Bicycling through the Loire, part 2
The next day we had an early start, catching the train to Saumur, a short 45 minute train ride away. The weather was not as nice in the morning but as the day went on it cleared up to be a sunny afternoon. Seriously, when you’re on a bicycle, you don’t want it to be TOO sunny now do you?
We headed through the vineyards of Saumur to our first stop of the day, Clos du Cristal. We had a wine tasting smack in the middle of the vineyards. An interesting note about Clos du Cristal is that their cabernet franc vines are planted against a wall with a hole about shoulder height.
A large section of the vineyard is a series of rows of these walls. Once the vines reach that height, the leaves and bunches of grapes all grow on the other side of the wall. The effect is that it looks like the vines are hiding from you on one side and the other side has grapes poking out of holes in the wall! This was done to keep the roots cool while still allowing the berries to get lots of sun. It seems to work as the cab franc was balanced with not too many vegetal notes coming through. Clos du Cristal is organic and they don’t use pesiticides as evidenced by the flocks of geese and chickens running around the vines.

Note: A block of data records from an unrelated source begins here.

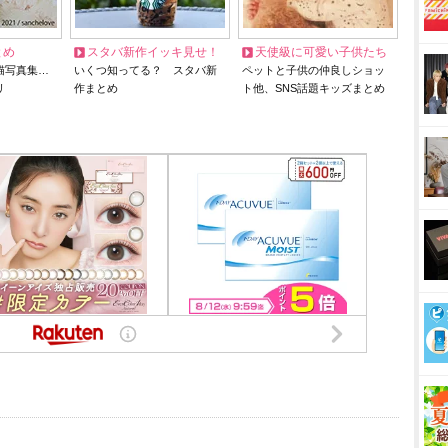
とめ
スタバ新作イッキ見せ！
天使級に可愛い子供たち
猫写真集…
いくつ知ってる？ スタバ新
ペットと子供の仲良しショッ
リ
作まとめ
ト他、SNS話題キッズまとめ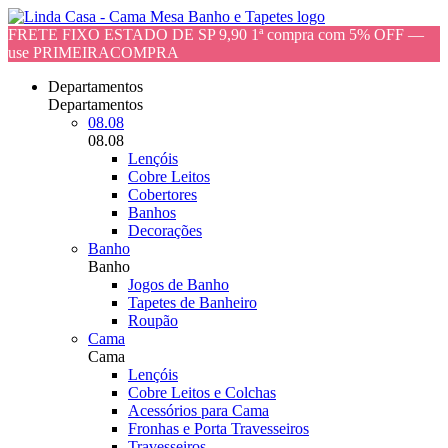
FRETE FIXO ESTADO DE SP 9,90 1ª compra com 5% OFF —
use PRIMEIRACOMPRA
Departamentos
Departamentos
08.08
08.08
Lençóis
Cobre Leitos
Cobertores
Banhos
Decorações
Banho
Banho
Jogos de Banho
Tapetes de Banheiro
Roupão
Cama
Cama
Lençóis
Cobre Leitos e Colchas
Acessórios para Cama
Fronhas e Porta Travesseiros
Travesseiros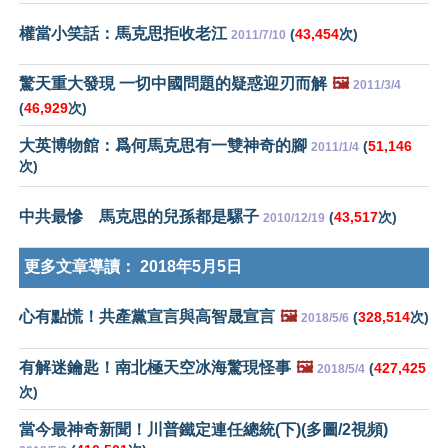
權當小笑話：馬克思拒收老江
(
43,454
次)
2011/7/10
驚天重大發現 一切中國問題的疑惑迎刃而解
🖼️
2011/3/4
(
46,929
次)
大英博物館：爲何馬克思有一雙神奇的腳
(
51,146
2011/1/4
次)
中共最慘 馬克思的兒孫都是騾子
(
43,517
次)
2010/12/19
更多文章導讀：
2018年5月5日
心有點慌！共產黨宣言與高智晟宣言
🖼️
(
328,514
次)
2018/5/6
有解迷鑰匙！南北極天空冰海驚現怪事
🖼️
(
427,425
2018/5/4
次)
當今最神奇新聞！川普鐵定連任總統(下)(多圖/2視頻)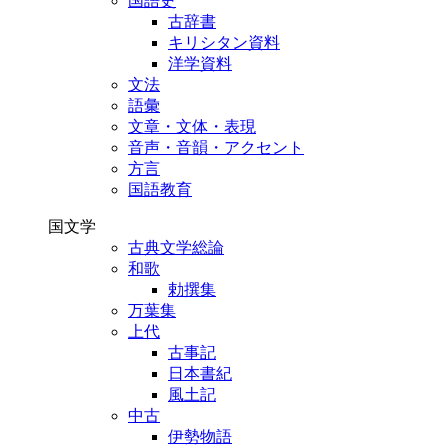
国語史
古辞書
キリシタン資料
洋学資料
文法
語彙
文章・文体・表現
音声・音韻・アクセント
方言
国語教育
国文学
古典文学総論
和歌
勅撰集
万葉集
上代
古事記
日本書紀
風土記
中古
伊勢物語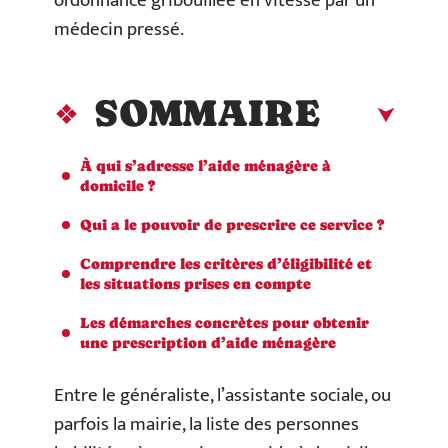
ordonnance gribouillée en vitesse par un
médecin pressé.
SOMMAIRE
À qui s’adresse l’aide ménagère à
domicile ?
Qui a le pouvoir de prescrire ce service ?
Comprendre les critères d’éligibilité et
les situations prises en compte
Les démarches concrètes pour obtenir
une prescription d’aide ménagère
Entre le généraliste, l’assistante sociale, ou
parfois la mairie, la liste des personnes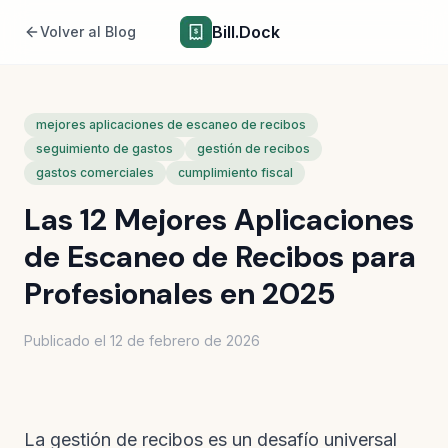
Bill.Dock
Volver al Blog
mejores aplicaciones de escaneo de recibos
seguimiento de gastos
gestión de recibos
gastos comerciales
cumplimiento fiscal
Las 12 Mejores Aplicaciones
de Escaneo de Recibos para
Profesionales en 2025
Publicado el
12 de febrero de 2026
La gestión de recibos es un desafío universal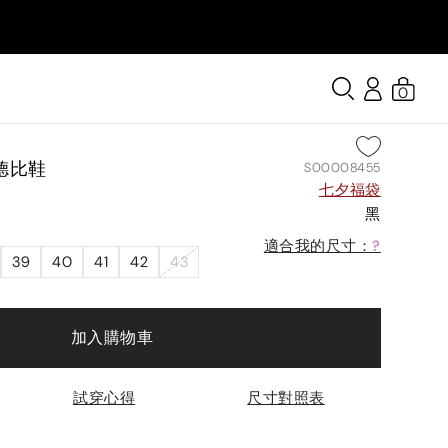
0
德比鞋
S00008455
七夕福袋
黑
適合我的尺寸：
?
39
40
41
42
43
加入購物車
試穿心得
尺寸對照表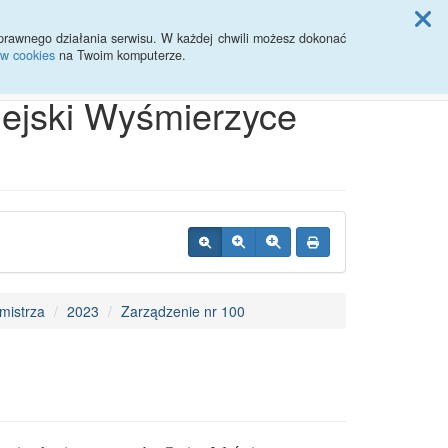
ji Rady Miasta
prawnego działania serwisu. W każdej chwili możesz dokonać
ów cookies
na Twoim komputerze.
Przycisk wyszukaj duży
Szukaj
iejski Wyśmierzyce
mistrza
2023
Zarządzenie nr 100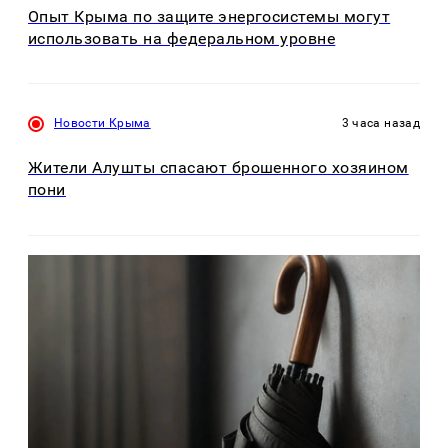
Опыт Крыма по защите энергосистемы могут
использовать на федеральном уровне
Новости Крыма
3 часа назад
Жители Алушты спасают брошенного хозяином
пони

We hopped on our bikes and headed to a restaurant carved out of the soft rocks, L’Helianthe. I forgot to mention earlier that the region is dotted by troglodyte caves. The caves were dug out of the rocks thousands of years ago and were later used (and still are) as caves for the wines. Nowadays, it has become fashionable to use the caves as second homes by the locals. Or, a restaurant in this case. Lunch was quite tasty and one of the highlights was a Coteaux du Layon.
Not far from the restaurant is Chateau de Targe. The chateau is in the Saumur Champigny region and they make both red and white wines. The winery and cellars are situated in the troglodyte caves as well as having an adjacent chateau. The wines were typical examples of Saumur, savoury, fresh and balanced with mineral notes coming through and soft, round tannins. The Cuvee Ferry 2009 made from old vines was concentrated and deep and dark with the tannins melting into the background. Another standout was the Quintessence 2010, a cracker of a wine, soft ripe red fruits, integrated oak and rounded tannins.

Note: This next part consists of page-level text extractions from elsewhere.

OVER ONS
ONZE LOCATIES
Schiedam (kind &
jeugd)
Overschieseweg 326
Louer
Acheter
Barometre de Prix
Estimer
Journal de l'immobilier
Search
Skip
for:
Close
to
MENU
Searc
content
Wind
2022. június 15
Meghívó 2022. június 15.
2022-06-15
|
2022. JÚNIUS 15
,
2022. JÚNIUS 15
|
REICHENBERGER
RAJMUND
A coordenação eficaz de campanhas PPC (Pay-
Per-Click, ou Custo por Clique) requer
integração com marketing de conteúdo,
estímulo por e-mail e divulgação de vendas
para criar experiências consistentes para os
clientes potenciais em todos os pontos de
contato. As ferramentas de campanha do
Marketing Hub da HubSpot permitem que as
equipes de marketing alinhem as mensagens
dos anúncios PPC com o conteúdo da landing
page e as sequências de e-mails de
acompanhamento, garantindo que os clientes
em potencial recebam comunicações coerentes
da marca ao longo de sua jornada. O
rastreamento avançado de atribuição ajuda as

After that we headed to Langlois-Chateau winery. The winery actually gets its name from a marriage of two families, the Langlois’ and the Chateau’s. This was the most commercial of the wineries, owned by the Champagne house, Bollinger. Although they are owned by the French house, they still make their wine in their own style. The winery gives daily tours and is very well organized, one of the more organized outfits around. After the tour we had a tasting of their range, including their still wines as well as their sparklings. They make excellent cremant de Loire’s and retailing at around the £12 – £15 range, are good value here in the UK.
We bicycled back into town and checked into the Hotel Anne d’Anjou. A beautiful hotel at the foot of the turreted Chateau de Saumur. The hotel faces the river and the garden in the rear is overlooked by the towers of the Chateau. Dinner that evening was at the L’Orangeriea, a restaurant right next to the chateau with spectacular views of the river below. We sampled various cabernet francs at dinner all of which were quite savoury but balanced with good fruit showing in the wine.
It was full moon our last night in the Loire and what a lovely early summer’s night it was! As I was going to the train station the next day, Alex, our chaperone speculated that maybe the trip should have included one more day, I heartily agree. It was such a shame we had to go back to reality, I could have stayed another day or two in the lovely Loire Valley.
A big thanks to Vins de Loire for arranging the trip as well as the many generous wineries who opened their doors to us.